When we think of dynamics in music, we refer to the variations in loudness of a musical composition. Composers use terms known as dynamic markings to differentiate between quiet and loud passages. Performers naturally strive to take the listener through an emotional journey through the use of these loudness differences.
Think about a song with a quiet intro, the verse starts to build as it unfolds a story, and then it hits the chorus a bit louder… As the song progresses you notice that the intensity increases and decreases. These differences between the loudest and quietest portions of a song are what we refer to as dynamic range.
As mixing engineers, we have the choice of highlighting these emotions by increasing or decreasing the dynamic range through the use of various techniques and tools. We’ve got to be very careful approaching this dynamic range manipulation since we really don’t want to remove all the emotion from a mix.
It is important to consider the material at hand. As we know, the dynamic range of a symphony for example, is considerably different than that of a dance track! Therefore, we try to keep things in context.
Listen to a song and try to identify the loudness differences between each section of a song. If you are the mixing engineer, think about how you could enhance these differences. For example, using automation to make the verses quieter, choruses louder… Making the bridge section intensity different than everything else in the song. Simulating crescendos or decrescendos during transitions from section to section. Ask yourself if it would be necessary to ride the main fader (2mix fader, or master fader) or just some of the individual elements such as the lead vocal, or a guitar part, etc.?
A common example of dynamic range manipulation is riding a vocal track. Because sometimes a vocalist may fall below or above the accompaniment volume, we may find it necessary to ride the volume fader to keep it in focus.

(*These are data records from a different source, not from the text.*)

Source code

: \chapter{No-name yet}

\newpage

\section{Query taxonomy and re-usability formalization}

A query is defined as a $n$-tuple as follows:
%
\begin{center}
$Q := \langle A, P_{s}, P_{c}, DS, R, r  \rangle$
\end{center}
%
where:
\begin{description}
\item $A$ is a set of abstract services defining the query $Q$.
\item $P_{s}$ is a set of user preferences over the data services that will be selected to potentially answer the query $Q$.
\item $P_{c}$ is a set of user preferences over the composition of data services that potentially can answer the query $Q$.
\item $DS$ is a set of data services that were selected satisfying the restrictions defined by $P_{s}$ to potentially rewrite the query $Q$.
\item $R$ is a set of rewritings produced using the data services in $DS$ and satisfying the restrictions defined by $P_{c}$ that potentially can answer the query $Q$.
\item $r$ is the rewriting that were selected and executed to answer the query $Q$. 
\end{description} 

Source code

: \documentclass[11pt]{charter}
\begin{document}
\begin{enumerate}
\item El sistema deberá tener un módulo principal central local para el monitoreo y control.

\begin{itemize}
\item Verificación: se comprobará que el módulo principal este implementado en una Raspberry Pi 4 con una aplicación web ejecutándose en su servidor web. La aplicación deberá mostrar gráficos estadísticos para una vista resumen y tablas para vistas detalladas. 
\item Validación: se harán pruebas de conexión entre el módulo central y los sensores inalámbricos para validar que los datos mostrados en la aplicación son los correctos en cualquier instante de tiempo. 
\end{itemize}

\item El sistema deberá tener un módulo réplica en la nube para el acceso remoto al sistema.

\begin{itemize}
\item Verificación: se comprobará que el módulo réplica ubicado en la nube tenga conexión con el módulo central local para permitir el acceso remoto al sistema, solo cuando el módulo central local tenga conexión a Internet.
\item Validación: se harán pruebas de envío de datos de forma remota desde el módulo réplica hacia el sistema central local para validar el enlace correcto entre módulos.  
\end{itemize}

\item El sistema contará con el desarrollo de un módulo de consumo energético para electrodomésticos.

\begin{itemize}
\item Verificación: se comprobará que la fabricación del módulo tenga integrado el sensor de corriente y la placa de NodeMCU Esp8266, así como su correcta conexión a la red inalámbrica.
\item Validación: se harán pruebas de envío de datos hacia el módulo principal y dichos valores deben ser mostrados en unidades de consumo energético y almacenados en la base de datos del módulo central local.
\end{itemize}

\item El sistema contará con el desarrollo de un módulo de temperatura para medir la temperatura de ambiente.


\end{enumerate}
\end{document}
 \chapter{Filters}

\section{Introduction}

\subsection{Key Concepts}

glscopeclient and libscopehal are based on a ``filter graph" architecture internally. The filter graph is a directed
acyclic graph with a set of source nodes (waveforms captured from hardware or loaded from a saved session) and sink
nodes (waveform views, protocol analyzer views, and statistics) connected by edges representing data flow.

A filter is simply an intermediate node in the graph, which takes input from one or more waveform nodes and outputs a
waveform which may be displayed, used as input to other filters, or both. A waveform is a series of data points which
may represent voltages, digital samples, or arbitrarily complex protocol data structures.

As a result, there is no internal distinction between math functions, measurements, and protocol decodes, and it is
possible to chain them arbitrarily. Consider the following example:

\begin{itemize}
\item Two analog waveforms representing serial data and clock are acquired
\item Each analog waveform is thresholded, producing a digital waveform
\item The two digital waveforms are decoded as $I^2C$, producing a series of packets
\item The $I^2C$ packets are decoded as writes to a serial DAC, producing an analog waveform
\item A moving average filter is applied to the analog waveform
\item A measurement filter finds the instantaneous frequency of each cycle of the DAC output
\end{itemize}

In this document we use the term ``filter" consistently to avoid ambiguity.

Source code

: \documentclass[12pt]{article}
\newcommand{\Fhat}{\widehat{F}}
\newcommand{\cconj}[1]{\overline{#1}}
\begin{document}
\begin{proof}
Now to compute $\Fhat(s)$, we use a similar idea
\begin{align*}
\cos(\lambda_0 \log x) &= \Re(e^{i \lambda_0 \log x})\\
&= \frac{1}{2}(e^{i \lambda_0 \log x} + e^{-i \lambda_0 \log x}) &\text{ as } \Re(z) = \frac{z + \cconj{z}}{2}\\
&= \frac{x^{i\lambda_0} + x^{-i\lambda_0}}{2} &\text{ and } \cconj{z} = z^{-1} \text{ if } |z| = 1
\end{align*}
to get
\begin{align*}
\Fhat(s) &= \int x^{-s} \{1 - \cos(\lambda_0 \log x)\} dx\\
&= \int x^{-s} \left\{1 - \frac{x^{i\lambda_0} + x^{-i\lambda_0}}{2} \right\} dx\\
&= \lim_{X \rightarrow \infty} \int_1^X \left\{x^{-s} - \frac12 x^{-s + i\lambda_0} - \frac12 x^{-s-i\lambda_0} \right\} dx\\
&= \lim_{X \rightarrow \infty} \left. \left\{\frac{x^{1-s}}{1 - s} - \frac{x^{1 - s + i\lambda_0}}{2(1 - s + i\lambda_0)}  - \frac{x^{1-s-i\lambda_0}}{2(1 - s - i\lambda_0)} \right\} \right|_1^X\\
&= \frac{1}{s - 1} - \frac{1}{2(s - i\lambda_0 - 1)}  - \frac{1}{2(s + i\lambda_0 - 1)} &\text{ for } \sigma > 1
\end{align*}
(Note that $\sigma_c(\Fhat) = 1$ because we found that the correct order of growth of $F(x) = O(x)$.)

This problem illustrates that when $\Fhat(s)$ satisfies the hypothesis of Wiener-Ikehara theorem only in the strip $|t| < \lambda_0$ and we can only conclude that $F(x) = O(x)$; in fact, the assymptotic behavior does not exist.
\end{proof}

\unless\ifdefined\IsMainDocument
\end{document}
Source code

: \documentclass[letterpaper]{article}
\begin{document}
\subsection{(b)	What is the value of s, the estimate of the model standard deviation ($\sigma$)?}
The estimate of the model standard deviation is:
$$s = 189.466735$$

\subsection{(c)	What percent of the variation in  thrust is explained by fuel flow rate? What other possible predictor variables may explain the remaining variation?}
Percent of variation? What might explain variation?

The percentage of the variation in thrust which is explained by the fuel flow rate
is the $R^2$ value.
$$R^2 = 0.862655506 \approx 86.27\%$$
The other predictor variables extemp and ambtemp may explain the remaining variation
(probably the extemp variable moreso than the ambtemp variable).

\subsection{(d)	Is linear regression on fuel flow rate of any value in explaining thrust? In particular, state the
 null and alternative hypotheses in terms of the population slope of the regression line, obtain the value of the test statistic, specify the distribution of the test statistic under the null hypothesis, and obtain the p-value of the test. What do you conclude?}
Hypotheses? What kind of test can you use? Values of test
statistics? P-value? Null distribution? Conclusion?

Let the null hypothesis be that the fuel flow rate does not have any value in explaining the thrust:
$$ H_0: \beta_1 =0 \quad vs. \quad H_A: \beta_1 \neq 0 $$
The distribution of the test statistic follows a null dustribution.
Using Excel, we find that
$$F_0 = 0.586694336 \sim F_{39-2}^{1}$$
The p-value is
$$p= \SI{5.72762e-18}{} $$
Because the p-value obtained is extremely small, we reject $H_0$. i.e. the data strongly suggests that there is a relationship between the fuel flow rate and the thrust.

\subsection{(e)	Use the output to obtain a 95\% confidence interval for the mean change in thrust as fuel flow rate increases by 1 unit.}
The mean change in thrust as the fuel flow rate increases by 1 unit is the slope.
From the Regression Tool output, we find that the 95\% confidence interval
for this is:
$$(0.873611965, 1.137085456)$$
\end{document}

Another way of manipulating dynamic range is through the use of tools such as compressors, limiters, etc. The idea with this kind of manipulation is to control and/or reshape transients and (in the end) have more control over the sound’s impact at a micro level. A discussion on the use of compression or limiting or any other device for controlling dynamic range deserves its own attention and will be discussed separately.
It is extremely important to ensure this manipulation is not obvious to the listener (regardless of the technique used). Most times, if a performance is solid and conveys the message as intended, subtle changes should be enough.